Contractors then moved to lay a large monolithic foundation to tie all the piles together. The foundation incorporated about 2,000 cubic yards of concrete. "This was a significant challenge as the contractor required a delivery rate of up to 300 cubic yards per hour to the site," says Hodgson. "Thanks to the cooperation and teamwork from other divisions of the ConcreteSouth group, we were able to dedicate multiple plants and dozens of trucks to this pour to meet the delivery schedule."
Trucks started their deliveries shortly after midnight. Roughly 30 trucks were used to keep up with the fast pace of placement. "Central Dispatch was here for the pour because there were so many trucks involved.

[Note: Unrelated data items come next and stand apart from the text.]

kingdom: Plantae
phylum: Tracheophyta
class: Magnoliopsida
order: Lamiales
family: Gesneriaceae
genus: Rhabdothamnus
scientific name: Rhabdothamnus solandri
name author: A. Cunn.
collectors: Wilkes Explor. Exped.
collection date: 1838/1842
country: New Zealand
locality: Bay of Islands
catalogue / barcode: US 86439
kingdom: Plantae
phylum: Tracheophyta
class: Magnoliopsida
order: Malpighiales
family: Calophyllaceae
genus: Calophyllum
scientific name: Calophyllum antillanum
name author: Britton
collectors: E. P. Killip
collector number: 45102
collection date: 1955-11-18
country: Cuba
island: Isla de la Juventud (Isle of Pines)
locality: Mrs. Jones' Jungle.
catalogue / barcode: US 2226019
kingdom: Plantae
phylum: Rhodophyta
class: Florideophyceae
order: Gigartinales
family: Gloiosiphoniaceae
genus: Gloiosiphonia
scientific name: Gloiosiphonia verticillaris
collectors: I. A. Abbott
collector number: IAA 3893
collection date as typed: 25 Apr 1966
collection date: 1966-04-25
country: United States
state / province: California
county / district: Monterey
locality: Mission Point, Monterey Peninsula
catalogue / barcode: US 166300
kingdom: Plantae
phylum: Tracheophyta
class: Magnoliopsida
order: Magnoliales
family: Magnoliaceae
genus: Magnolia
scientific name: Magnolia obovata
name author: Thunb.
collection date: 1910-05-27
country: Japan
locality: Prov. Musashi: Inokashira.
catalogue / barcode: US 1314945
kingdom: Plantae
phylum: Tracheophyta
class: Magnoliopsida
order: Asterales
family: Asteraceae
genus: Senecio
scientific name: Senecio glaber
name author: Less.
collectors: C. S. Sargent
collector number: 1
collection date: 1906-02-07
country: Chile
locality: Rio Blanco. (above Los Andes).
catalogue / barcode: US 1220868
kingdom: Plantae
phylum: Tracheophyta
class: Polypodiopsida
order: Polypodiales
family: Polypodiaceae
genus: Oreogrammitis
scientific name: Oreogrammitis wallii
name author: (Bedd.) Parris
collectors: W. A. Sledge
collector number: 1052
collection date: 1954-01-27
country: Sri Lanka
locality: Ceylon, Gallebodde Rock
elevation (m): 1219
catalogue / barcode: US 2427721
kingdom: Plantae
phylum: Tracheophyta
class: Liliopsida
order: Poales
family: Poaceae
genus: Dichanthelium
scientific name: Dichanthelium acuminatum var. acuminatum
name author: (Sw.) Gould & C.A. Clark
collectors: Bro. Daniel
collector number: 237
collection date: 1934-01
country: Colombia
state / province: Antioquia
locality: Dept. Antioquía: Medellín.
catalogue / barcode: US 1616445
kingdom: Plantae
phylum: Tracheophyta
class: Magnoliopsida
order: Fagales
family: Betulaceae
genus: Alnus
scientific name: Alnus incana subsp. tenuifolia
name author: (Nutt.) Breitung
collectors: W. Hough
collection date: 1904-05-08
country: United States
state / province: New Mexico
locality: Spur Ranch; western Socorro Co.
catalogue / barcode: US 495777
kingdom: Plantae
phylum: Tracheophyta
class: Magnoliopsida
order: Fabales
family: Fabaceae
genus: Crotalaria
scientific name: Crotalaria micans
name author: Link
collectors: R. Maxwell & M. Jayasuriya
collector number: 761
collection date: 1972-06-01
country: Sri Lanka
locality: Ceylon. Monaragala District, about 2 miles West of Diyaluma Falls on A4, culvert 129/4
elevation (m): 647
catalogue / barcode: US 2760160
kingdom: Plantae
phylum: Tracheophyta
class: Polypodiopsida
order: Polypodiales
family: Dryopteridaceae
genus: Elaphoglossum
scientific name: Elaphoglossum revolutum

Those trucks enabled us to be finished shortly after daylight and everything went smoothly," says Hodgson. "We also had great cooperation from our raw material suppliers.
By early summer it was time for the final stage in the expansion project: placement of a massive slip-form silo. "All of the concrete had to be poured into a single hole,” says Hodgson, “and the slip form was moved up a few inches every 15-20 minutes until the contractors reached the top of the structure.”
Scheduling the rural Alabama job was a challenge. For six straight days, crews worked round-the-clock to accommodate the 24-hour a day pours. "The slip form goes much slower," says Hodgson. "They really only want to raise the elevation about a foot every twenty minutes so our deliveries were timed about 24 yards an hour. But once we started, we couldn't stop until it got to the very top so we went for six straight days, 24-hours a day, never stopping."
Hodgson says day and night crews kept the flow of concrete consistent even throughout crew changes. "It took a lot of coordination and the contractor kept us well informed as to what was needed; that's key." Dispatchers were also careful to keep the pace of concrete steady without stacking trucks. Hodgson attributes that complex process to constant communication between the plant and job site.
Keeping the deliveries on track was further complicated by variable temperatures. As overnight lows in the 70s gave way to daytime highs in the 90s, Quality Control had to keep up with the fluctuations. "In order to keep up with the variations and keep the slip-form on schedule, they had to make changes on the fly," says Hodgson. "Our QC folks worked very hard."
Throughout the slow moving week-long pour, extra effort was made to keep truck drivers consistent. "We tried to keep the same people so that the drivers would know what to expect on the job site," says Hodgson. "Also, the contractor was then familiar with them and comfortable with them and knew those drivers could take care of what needed to be done."
Hodgson was able to draw upon the resources of other ConcreteSouth divisions to ensure a successful result. "I can’t say enough about the tremendous effort put forth by our employees to help make this project a success," says Hodgson.
The end result: three impressive 140-foot silos now stand high above the grassy pastures surrounding the facility. "It's a big silo," Hodgson notes, "made up of two 70-foot diameter silos with a 35-foot diameter silo in the middle. It is without a doubt the biggest slip-form concrete structure around Montgomery right now."
Hodgson says he's proud of the confidence Koch Foods has shown in Hodgson Concrete by utilizing them for this long-term project. "They have been very good to us. We're glad to have earned their trust by showing them that we can do what we say we can do."
All phases of the 2016 project were part of Koch Foods investment in state-of the-art technology to advance its processing capabilities and expand its capacity. Koch Foods is a company that prides itself in leading the innovation curve for the poultry industry by investing in regular upgrades to its production facilities. Founded in 1985 as a one-room, 13-employee chicken de-boning and cutting operation, the company is now one of the top poultry processors in the U.S.